Iman merupakan landasan pokok
daripada akhlak dan tasawuf. Dengan iman inilah setiap manusia mempunyai
kekuatan moral sebagai pendorong untuk melaksanakan kebaikan dan menjauhi
keburukan. Apabila iman seseorang lemah, maka lemahlah akhlaknya. Oleh karena
itu seringkali kita temukan dalam
al-Qur’an seruan Allah Swt kepada orang-orang yang beriman untuk beramal
shalih, atau yang beramal shalih itu hendaknya didasari oleh iman yang baik dan
benar.
Allah Swt berfirman dalam surat
al-Baqarah ayat 177 yang artinya sebagai berikut.
“Bukanlah kebaikan itu mengarahkan
mukamu ke arah timur dan barat, tetapi kebaikan itu ialah keimanan kepada
Allah, hari kiamat, para Malaikat, Kitab-kitab, Nabi-nabi, dan memberikan harta
yang disukai kepada kaum kerabat, anak-anak yatim, orang-orang miskin, musafir,
orang yang minta-minta, memerdekakan hamba sahaya, mendirikan shalat, membayar
zakat, menepati janji yang sudah dibuat, sabar waktu mengalami kesempitan, penderitaan
dan dalam peperangan.”
Selanjutnya perhatikan surat-surat
al-Hujurat, 11-13; dan surat al-Nur ayat 27.

Petunjuk Pengerjaan: Lanjutkan teks di atas tentang iman sebagai landasan akhlak dan tasawuf, mulai tepat setelah kalimat terakhirnya.

Data yang Ditampilkan:
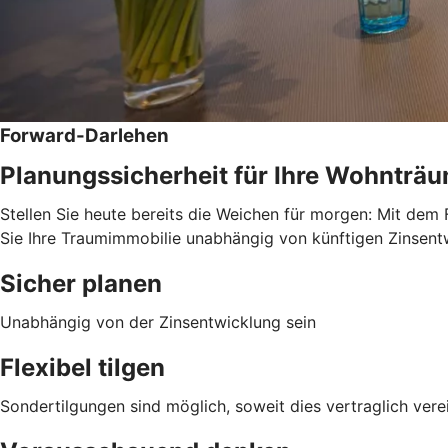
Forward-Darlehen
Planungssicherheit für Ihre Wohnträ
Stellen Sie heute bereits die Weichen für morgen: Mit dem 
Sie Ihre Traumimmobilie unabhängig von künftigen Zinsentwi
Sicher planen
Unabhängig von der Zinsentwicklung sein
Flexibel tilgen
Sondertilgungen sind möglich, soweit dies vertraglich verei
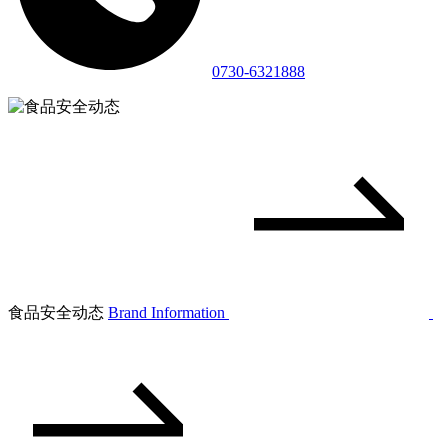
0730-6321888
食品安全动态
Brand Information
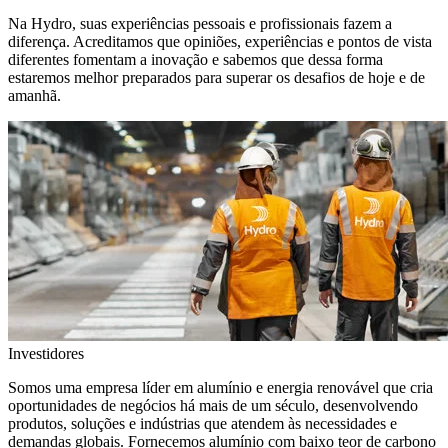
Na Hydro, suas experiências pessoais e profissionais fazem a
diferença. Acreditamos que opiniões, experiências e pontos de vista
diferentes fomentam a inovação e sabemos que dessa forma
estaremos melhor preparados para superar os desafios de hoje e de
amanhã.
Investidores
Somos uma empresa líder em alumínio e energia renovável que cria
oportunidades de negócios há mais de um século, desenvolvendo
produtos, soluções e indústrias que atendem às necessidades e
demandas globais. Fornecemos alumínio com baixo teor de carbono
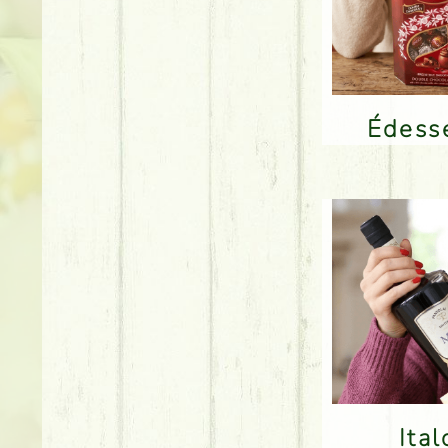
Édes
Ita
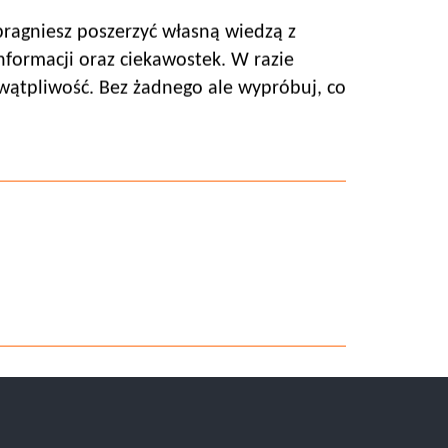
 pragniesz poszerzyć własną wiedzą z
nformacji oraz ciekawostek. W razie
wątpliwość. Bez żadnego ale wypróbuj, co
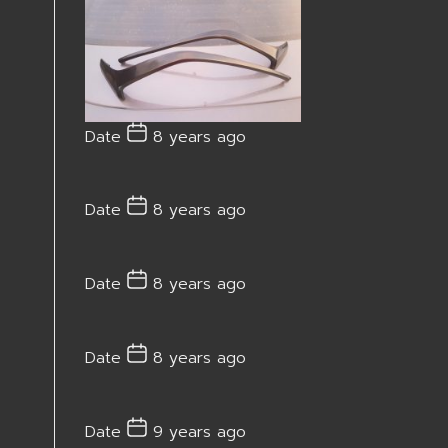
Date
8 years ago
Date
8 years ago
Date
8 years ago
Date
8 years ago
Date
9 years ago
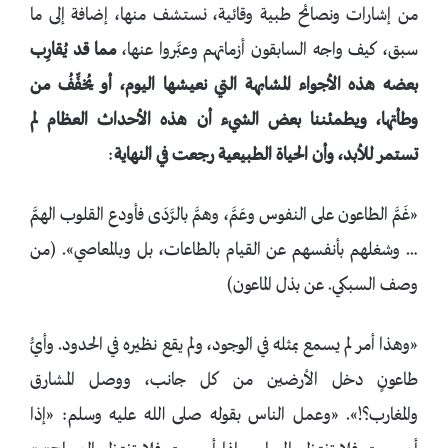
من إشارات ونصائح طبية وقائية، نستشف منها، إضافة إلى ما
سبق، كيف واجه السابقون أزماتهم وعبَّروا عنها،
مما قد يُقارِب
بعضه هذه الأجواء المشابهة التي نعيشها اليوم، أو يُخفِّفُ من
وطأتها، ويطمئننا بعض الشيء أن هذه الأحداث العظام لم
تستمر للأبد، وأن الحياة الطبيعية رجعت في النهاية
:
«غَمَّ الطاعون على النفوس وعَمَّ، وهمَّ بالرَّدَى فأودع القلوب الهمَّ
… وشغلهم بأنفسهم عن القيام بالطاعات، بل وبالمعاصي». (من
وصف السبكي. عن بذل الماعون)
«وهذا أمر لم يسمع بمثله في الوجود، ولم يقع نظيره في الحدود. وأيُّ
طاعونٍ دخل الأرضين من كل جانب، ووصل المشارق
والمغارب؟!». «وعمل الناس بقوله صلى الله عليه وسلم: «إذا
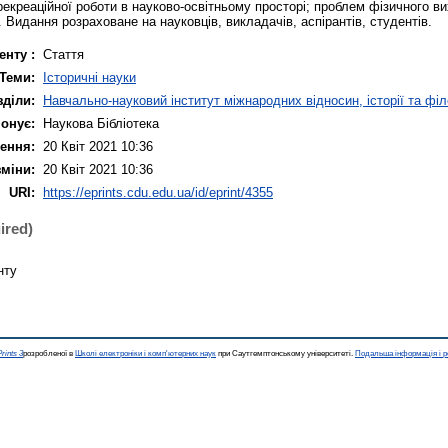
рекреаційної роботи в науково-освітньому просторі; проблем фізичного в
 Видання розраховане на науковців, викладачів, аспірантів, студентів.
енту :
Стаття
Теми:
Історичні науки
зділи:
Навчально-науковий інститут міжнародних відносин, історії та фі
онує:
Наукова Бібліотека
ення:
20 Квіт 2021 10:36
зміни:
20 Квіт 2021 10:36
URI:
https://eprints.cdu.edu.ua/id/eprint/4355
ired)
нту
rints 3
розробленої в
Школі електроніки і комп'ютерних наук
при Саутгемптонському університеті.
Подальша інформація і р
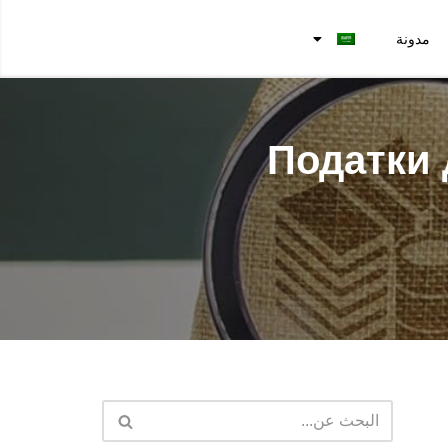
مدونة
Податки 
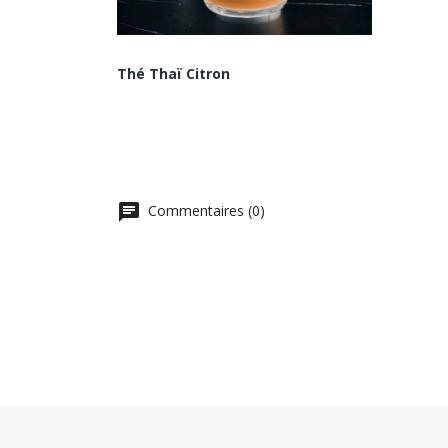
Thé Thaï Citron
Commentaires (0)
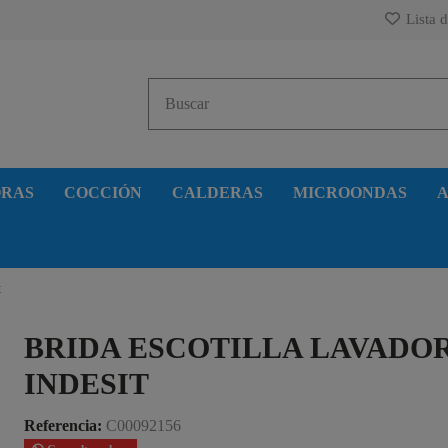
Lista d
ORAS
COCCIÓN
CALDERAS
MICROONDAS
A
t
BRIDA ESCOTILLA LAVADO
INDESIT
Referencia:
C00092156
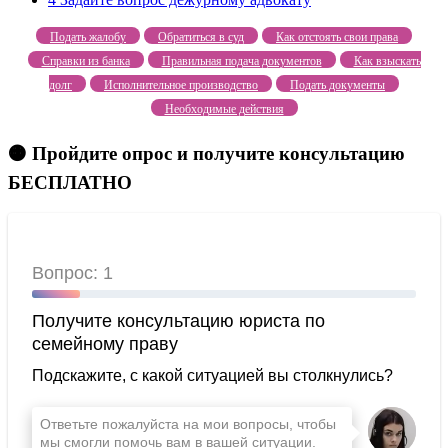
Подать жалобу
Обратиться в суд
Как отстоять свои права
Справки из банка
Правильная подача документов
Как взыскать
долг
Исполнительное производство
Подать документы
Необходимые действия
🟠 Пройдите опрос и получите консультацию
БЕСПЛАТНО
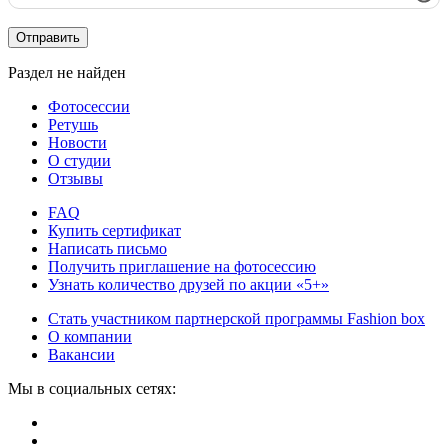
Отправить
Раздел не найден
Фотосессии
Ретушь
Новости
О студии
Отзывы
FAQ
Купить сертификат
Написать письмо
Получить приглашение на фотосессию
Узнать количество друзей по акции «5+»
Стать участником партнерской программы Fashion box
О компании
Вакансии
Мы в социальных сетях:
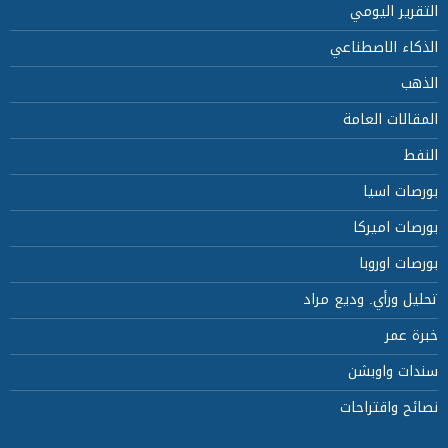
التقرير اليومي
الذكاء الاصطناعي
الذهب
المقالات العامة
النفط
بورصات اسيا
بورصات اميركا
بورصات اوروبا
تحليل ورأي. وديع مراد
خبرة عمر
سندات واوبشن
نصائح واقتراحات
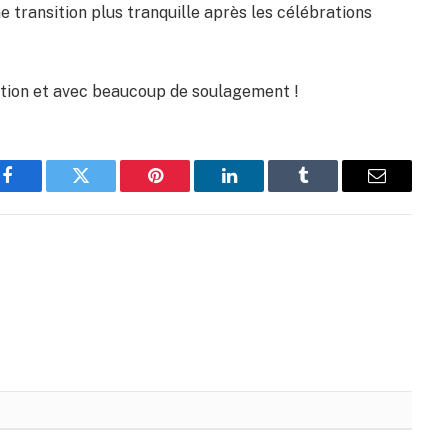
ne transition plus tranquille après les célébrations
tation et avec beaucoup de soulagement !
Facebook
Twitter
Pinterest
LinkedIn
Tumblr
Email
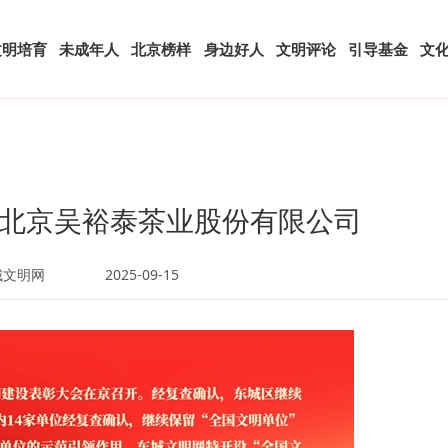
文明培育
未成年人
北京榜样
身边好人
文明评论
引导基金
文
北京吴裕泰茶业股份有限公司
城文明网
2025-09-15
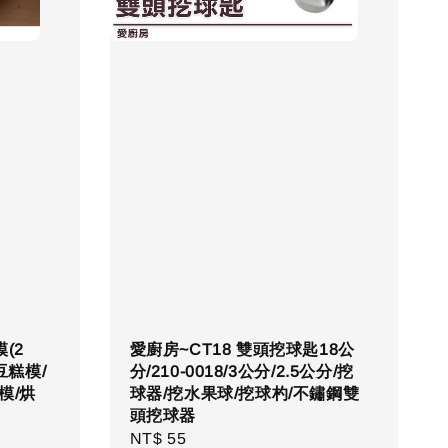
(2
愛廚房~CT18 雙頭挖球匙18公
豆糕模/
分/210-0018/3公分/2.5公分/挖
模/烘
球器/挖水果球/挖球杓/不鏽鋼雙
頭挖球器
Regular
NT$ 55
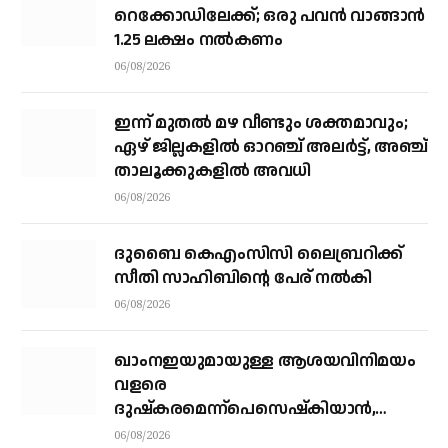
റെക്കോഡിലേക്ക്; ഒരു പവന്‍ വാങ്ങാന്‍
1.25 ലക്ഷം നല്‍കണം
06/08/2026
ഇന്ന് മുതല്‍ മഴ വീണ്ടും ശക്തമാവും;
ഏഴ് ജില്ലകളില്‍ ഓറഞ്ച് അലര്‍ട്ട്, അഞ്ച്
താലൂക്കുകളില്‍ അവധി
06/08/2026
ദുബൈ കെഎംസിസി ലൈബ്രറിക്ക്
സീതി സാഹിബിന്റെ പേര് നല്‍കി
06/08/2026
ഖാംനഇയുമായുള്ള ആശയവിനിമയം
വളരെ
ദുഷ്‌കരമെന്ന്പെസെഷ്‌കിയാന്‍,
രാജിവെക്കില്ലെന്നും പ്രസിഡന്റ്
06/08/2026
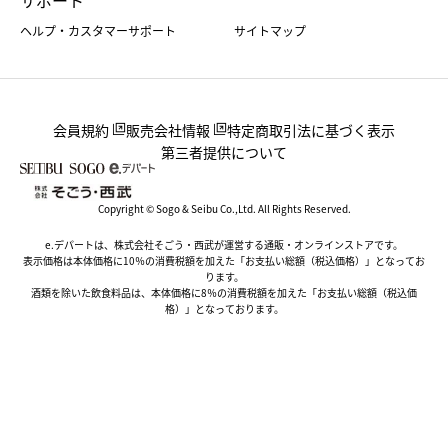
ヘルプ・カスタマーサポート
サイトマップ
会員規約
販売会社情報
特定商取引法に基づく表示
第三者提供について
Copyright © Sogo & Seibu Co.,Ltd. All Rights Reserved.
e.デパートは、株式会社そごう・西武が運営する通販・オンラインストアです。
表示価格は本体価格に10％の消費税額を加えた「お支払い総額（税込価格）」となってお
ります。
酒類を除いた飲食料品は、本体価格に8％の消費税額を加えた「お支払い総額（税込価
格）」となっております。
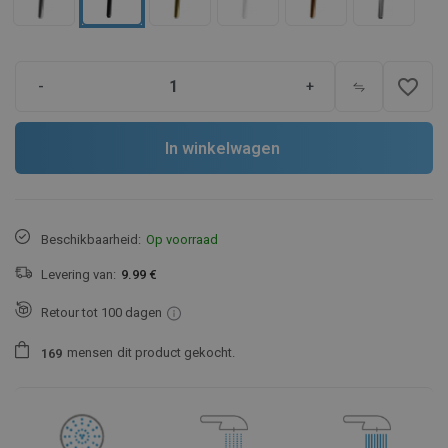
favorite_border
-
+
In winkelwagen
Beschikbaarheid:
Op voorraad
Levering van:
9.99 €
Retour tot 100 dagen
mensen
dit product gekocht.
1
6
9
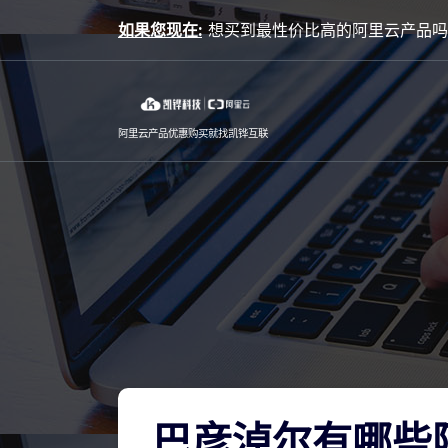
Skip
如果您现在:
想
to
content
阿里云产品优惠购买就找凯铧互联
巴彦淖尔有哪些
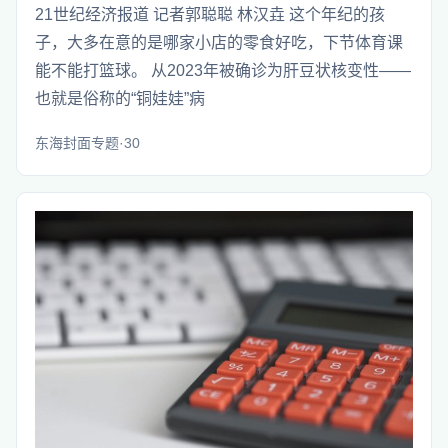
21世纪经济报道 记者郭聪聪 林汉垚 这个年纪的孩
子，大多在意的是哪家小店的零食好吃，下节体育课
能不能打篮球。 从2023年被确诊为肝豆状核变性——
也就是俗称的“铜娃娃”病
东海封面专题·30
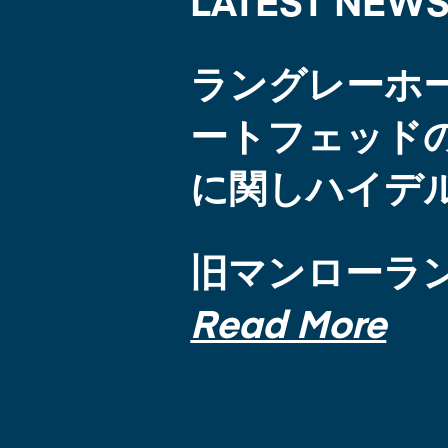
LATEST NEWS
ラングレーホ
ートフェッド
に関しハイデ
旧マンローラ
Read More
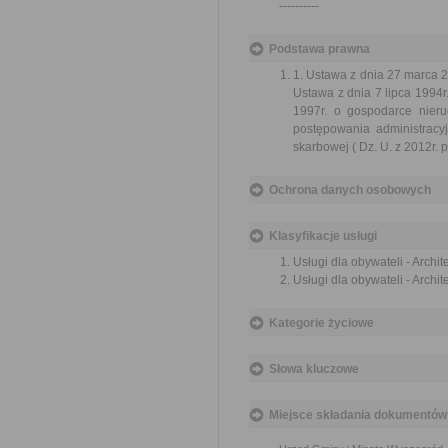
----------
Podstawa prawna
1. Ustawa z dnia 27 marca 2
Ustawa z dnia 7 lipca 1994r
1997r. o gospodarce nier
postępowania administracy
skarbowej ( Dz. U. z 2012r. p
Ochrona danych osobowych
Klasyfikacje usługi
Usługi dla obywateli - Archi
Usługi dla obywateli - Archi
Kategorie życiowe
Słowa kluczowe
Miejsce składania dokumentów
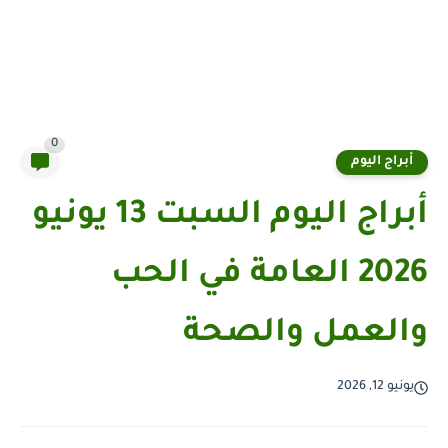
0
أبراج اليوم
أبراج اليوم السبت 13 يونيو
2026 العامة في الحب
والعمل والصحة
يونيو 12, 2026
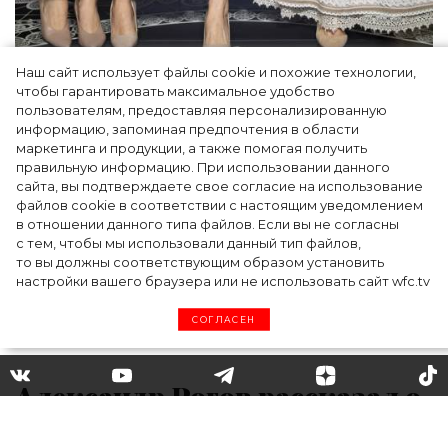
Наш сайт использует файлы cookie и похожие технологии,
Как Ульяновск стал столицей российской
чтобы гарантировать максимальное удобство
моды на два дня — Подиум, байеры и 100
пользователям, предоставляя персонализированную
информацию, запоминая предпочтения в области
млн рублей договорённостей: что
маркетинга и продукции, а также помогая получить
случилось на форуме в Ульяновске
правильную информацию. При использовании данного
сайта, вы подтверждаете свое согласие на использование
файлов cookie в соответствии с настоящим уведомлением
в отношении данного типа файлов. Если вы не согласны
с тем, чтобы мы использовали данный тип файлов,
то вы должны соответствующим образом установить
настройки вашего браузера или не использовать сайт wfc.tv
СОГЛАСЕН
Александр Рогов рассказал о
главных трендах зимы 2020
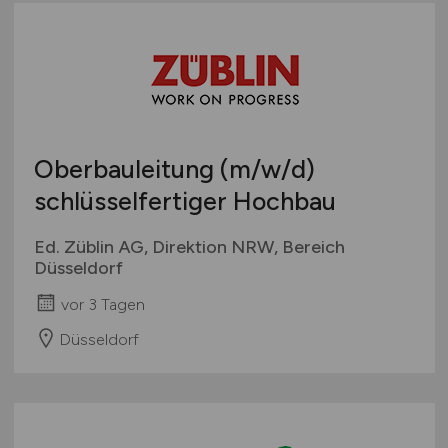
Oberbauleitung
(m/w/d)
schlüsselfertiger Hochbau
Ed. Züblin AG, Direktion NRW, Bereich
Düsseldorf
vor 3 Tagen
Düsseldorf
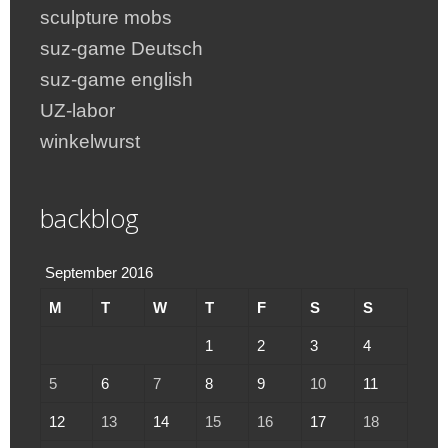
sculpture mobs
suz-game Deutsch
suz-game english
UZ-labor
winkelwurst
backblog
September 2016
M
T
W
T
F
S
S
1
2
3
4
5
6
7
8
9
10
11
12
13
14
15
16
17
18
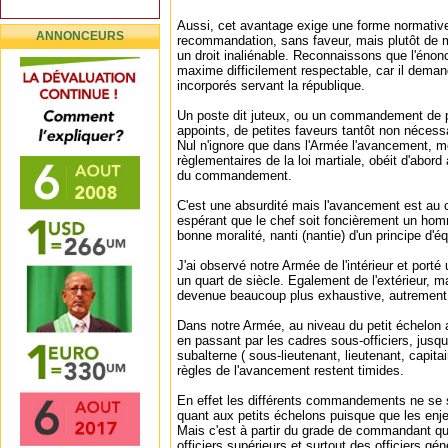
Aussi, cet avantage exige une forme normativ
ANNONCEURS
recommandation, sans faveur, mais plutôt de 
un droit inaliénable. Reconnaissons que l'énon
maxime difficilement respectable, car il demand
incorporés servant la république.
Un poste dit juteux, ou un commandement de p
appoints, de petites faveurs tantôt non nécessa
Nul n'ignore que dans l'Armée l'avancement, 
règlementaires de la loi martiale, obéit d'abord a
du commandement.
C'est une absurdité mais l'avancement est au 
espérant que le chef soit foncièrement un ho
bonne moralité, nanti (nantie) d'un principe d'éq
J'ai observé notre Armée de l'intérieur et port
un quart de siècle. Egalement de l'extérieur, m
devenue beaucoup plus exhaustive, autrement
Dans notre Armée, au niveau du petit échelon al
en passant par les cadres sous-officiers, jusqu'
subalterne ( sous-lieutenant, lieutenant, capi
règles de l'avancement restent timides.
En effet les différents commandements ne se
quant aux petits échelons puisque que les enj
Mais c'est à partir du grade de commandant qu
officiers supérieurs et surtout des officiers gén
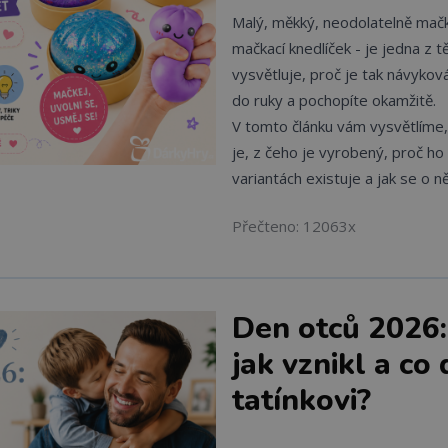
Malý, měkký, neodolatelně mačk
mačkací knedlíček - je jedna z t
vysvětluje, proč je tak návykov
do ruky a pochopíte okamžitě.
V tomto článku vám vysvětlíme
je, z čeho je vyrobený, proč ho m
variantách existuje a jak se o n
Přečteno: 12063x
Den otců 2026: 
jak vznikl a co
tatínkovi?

Hasil:
Dalam hubungannya dengan tasawuf,
tauhid itu merupakan pangkal tolak berangkat memasuki tasawuf dan kemali kepada
Allah yang Maha Esa yang menjadi kerinduan seorang shufi dengan cara
meningkatkan mahabbah kepada-Nya. Peningkatan ini misalnya dengan cara
seringnya mengucapkan kalimat tauhid, senantiasa dzikir, istighfar, tahmid,
tasbih, takbir, mengagungkan Allah dengan pengakuan bahwa diri adalah makhluk
yang tidak berdaya, dan selalu berada dalam keadaan lemah.
Menurut kaum shufi kedudukan akal
itu lemah, hanya sebagai alat untuk beribadah, bukan untuk meneliti tentang
ketuhanan, memang akal itu biasa mampu mengubah keadaan alam, namun apabila
akan mempergunakannya untuk meneliti pencipta Alam tersebut maka akal itu akan
hancur, oleh karena itu untuk mengenal Allah dan mahabbah kepada-Nya hendaknya
dengan iman dan tauhid.
Al-Junaid berpendapat bahwa ada dua
cara untuk mengenal Allah yaitu dengan ma’rifat ta’aruf dan ma’rifat ta’rif.
Ma’rifat ta’aruf adalah bahwa Allah mengenal diri-Nya dan orang akan mengetahui
tentang sesuatu karena diri-Nya. Adapun ma’rifat ta’rif adalah bahwa Allah
mengenalkan dirinya melalui pengaruh-pengaruh kekuasaan-Nya baik dalam alam
semesta, maupun dalam diri manusia sendiri. Tentu saja cara ini harus ditempuh
melalui tharikat mu’tabarah.
Semua tharikat yang ditempuh oleh
manusia untuk mendekatkan diri kepada Allah hendaknya didasari tauhid, bila
tidak, maka tharikat itu akan menyimpang dari jalan yang lurus.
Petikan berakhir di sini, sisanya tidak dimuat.